== To do ==
Copy out all the text in the listing below line for line, without changing anything, and leave out the pictures.

== Extracted information ==
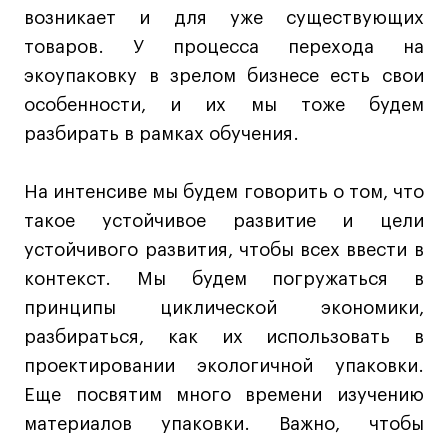
возникает и для уже существующих
товаров. У процесса перехода на
экоупаковку в зрелом бизнесе есть свои
особенности, и их мы тоже будем
разбирать в рамках обучения.
На интенсиве мы будем говорить о том, что
такое устойчивое развитие и цели
устойчивого развития, чтобы всех ввести в
контекст. Мы будем погружаться в
принципы циклической экономики,
разбираться, как их использовать в
проектировании экологичной упаковки.
Еще посвятим много времени изучению
материалов упаковки. Важно, чтобы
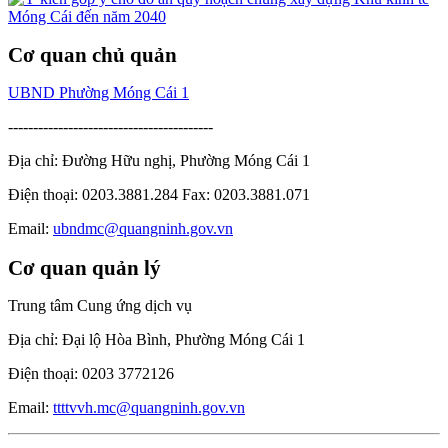
Cơ quan chủ quản
UBND Phường Móng Cái 1
-----------------------------------------
Địa chỉ: Đường Hữu nghị, Phường Móng Cái 1
Điện thoại: 0203.3881.284 Fax: 0203.3881.071
Email:
ubndmc@quangninh.gov.vn
Cơ quan quản lý
Trung tâm Cung ứng dịch vụ
Địa chỉ: Đại lộ Hòa Bình, Phường Móng Cái 1
Điện thoại: 0203 3772126
Email:
ttttvvh.mc@quangninh.gov.vn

== Reply ==
возникает и для уже существующих
товаров. У процесса перехода на
экоупаковку в зрелом бизнесе есть свои
особенности, и их мы тоже будем
разбирать в рамках обучения.
На интенсиве мы будем говорить о том, что
такое устойчивое развитие и цели
устойчивого развития, чтобы всех ввести в
контекст. Мы будем погружаться в
принципы циклической экономики,
разбираться, как их использовать в
проектировании экологичной упаковки.
Еще посвятим много времени изучению
материалов упаковки. Важно, чтобы
Cơ quan chủ quản
UBND Phường Móng Cái 1
-----------------------------------------
Địa chỉ: Đường Hữu nghị, Phường Móng Cái 1
Điện thoại: 0203.3881.284 Fax: 0203.3881.071
Email:
ubndmc@quangninh.gov.vn
Cơ quan quản lý
Trung tâm Cung ứng dịch vụ
Địa chỉ: Đại lộ Hòa Bình, Phường Móng Cái 1
Điện thoại: 0203 3772126
Email:
ttttvvh.mc@quangninh.gov.vn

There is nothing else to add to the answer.